Elle le dévisagea, cherchant à trouver le détail le trahissant dans sa plaisanterie. Puis elle se souvint. Peu de temps après l'incident de l'an passé, elle avait enquêté. Son père lui refusant des réponses, et sa soif de connaissance la pressant de plus en plus chaque matin, elle avait décidé de tout reprendre au point de départ, sous les Invalides. Ce qu'elle y avait trouvé...
« Tu ne t'en souviens pas, pas vrai ? » lui susurra une voix moqueuse.
Charlotte se retourna. Elle ne vit personne.
Elle laissa s’échapper un rire nerveux.
« Arrête un peu de déconner, Fantôme, fit-elle en tentant de calmer son cœur affolé. L'affaire est close, un point c'est tout. Et ce n'est pas ta petite blague... »
Elle se stoppa en pleine phrase. Elle le vit s'élancer en direction du restaurant, courir le plus vite possible. Sans réfléchir, elle le poursuivit.
Il en était sûr, elle était là. Il l'avait vue, ce n'était pas une hallucination.
Cette serveuse qui lui avait apporté la carafe d'eau. Il avait eu un doute, mais quelque chose lui avait fait faire le rapprochement.
« Vous avez une employée, une serveuse, une rousse, qui travaille ici, non ? »
L'homme au bar qu'il avait interrogé l'observa avec étonnement. Devant lui se dressait un individu assez extravagant, dont les vêtements ruisselaient d'eau, et qui s'intéressait au personnel du restaurant tout en s'affichant essoufflé.
« Oui, mais c'est la fin de son service, elle est repartie... »
L'énergumène le remercia prestement et, sans en demander la permission, se précipita vers les cuisines. Il se rua vers les vestiaires des employés, espérant qu'elle y serait encore, questionnant d'autres employés quant à l'endroit où elle se trouverait.

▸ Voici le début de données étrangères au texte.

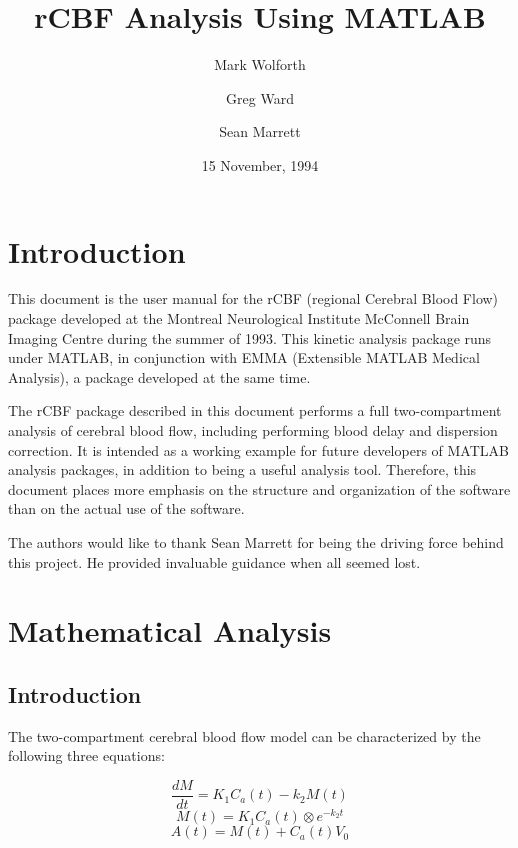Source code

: \documentclass[12pt]{article}
\title{rCBF Analysis Using MATLAB}
\author{Mark Wolforth \and Greg Ward \and Sean Marrett}
\date{15 November, 1994}
\begin{document}
\maketitle

\tableofcontents

\newpage
\section{Introduction}

This document is the user manual for the rCBF (regional Cerebral
Blood Flow) package developed at the Montreal Neurological Institute
McConnell Brain Imaging Centre during the summer of 1993.  This
kinetic analysis package runs under MATLAB, in conjunction with EMMA
(Extensible MATLAB Medical Analysis), a package developed at the same
time.

The rCBF package described in this document performs a full
two-compartment analysis of cerebral blood flow, including performing
blood delay and dispersion correction.  It is intended as a working
example for future developers of MATLAB analysis packages, in
addition to being a useful analysis tool.  Therefore, this document
places more emphasis on the structure and organization of the
software than on the actual use of the software.

The authors would like to thank Sean Marrett for being the driving
force behind this project.  He provided invaluable guidance when all
seemed lost.

\newpage
\section{Mathematical Analysis}

\subsection{Introduction}

The two-compartment cerebral blood flow model can be characterized by
the following three equations:

\begin{equation}
\frac{dM}{dt} = K_{1}C_{a}(t) - k_{2}M(t)      \label{eq:2comp1}
\end{equation}
\begin{equation}
M(t) = K_{1}C_{a}(t) \otimes e^{-k_{2}t}       \label{eq:2comp2}
\end{equation}
\begin{equation}
A(t) = M(t) + C_{a}(t)V_{0}                    \label{eq:2comp3}
\end{equation}
\end{document}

« Eh bien, elle vient juste de passer cette porte... » souffla un agent d'entretien en désignant la porte de sortie, que Raphaël traversa l'instant d'après.
Il se retrouva en pleine ruelle, entre deux containers à poubelles. Il s'approcha de la rue principale.
Elle était vide.
Charlotte débarqua juste derrière lui, à quelques mètres, et le héla, avant d'être rattrapée par un agent de sécurité, qui l'immobilisa sur l'instant.
Elle vit, sous ses yeux ébahis, Fantôme R se tourner vers elle, sourire, lui crier à plein poumons un grand merci, avant de prendre la fuite, la laissant seule face à l'armoire à glace qui la maintenait, et s'apprêtait à l'emmener au poste.
Oh, lorsque son père allait apprendre ça, il allait la tuer.